Study text:
● ● ● ●
Below is what I have found - does anyone have illumination in the ashtrays / coinholders of their Phaeton? I don't know if this is something they forgot to put in my car, or something that VW of A requested be deleted from North American cars.
Michael
*Lens Assembly behind wood cover*








*Looks like there is one for each ashtray*
_Useful hint: I can never remember the phone number of the car, so I just made a tape label and put it on the pop-up thing that appears when the coin holder is opened._








*Here's a cable and connector I found that was unused - though the colours don't seem to correspond to the wiring diagram.*








*The service manual text refers to power being supplied to the ashtray assembly*
_This snippet taken from radio removal instructions_








*The wiring diagram implies that this is standard fitment on all Phaetons.*


----------



## mkla2000 (Sep 25, 2004)

*Re: Missing Ashtray Lights in Phaeton? (PanEuropean)*

I don't have a light either... but I think I remember seeing a "smokers" package picture where on the "wood" cover there is a drawing of a lighted cigarette - I think the light is supposed to illuminate the sign


----------



## PanEuropean (Nov 3, 2001)
● ● ● ●
Information provided:

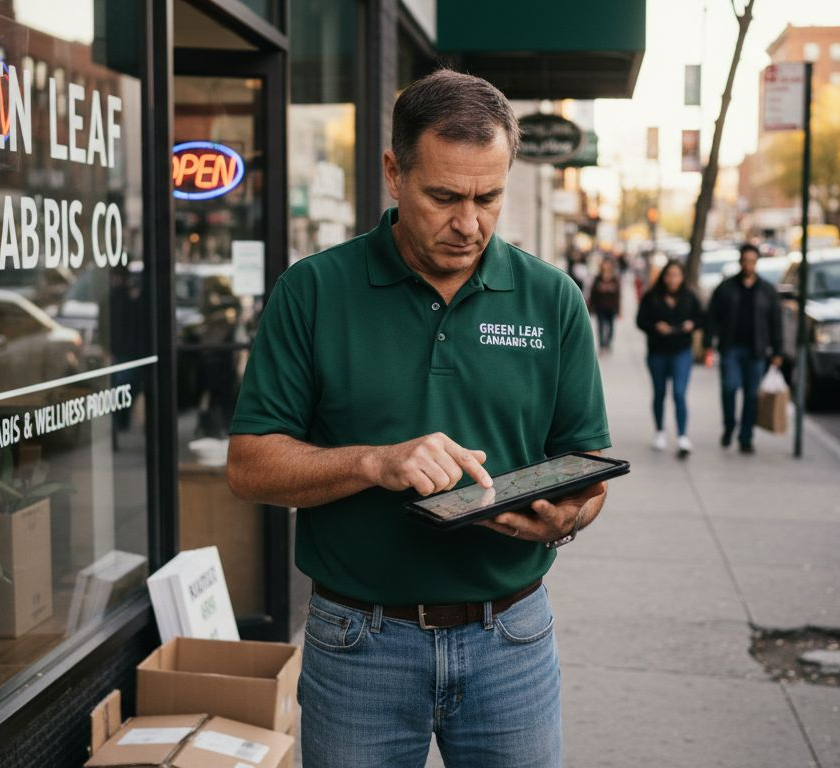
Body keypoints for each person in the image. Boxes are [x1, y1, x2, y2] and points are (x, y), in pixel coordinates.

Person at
● ● ● ●
Work task A: Summarize the forum thread on missing Phaeton ashtray lights in two sentences.
Work task B: In the forum thread on missing Phaeton ashtray lights, rewrite the paragraph beginning "I don't have a light either" in one shorter sentence that keeps its main facts.
Work task C: Please transcribe, without any changes, the passage of the forum thread on missing Phaeton ashtray lights starting at "I don't have" and ending at "(Nov 3, 2001)".

Answer space A: Michael asks whether other Phaeton owners have illumination in their ashtrays and coin holders, unsure whether it was left out of the car or deleted by VW for North American cars, and reports finding a lens assembly behind the wood cover, an unused cable and connector, and service manual and wiring diagram references suggesting the lighting is standard on all Phaetons. A reply from mkla2000 says that car has no light either and recalls a "smokers" package picture showing a lighted cigarette drawn on the wood cover, which the light is probably meant to illuminate.

Answer space B: The writer has no light either but recalls a "smokers" package picture with a lighted cigarette drawn on the wood cover and believes the light is meant to illuminate that sign.

Answer space C:
I don't have a light either... but I think I remember seeing a "smokers" package picture where on the "wood" cover there is a drawing of a lighted cigarette - I think the light is supposed to illuminate the sign


----------



## PanEuropean (Nov 3, 2001)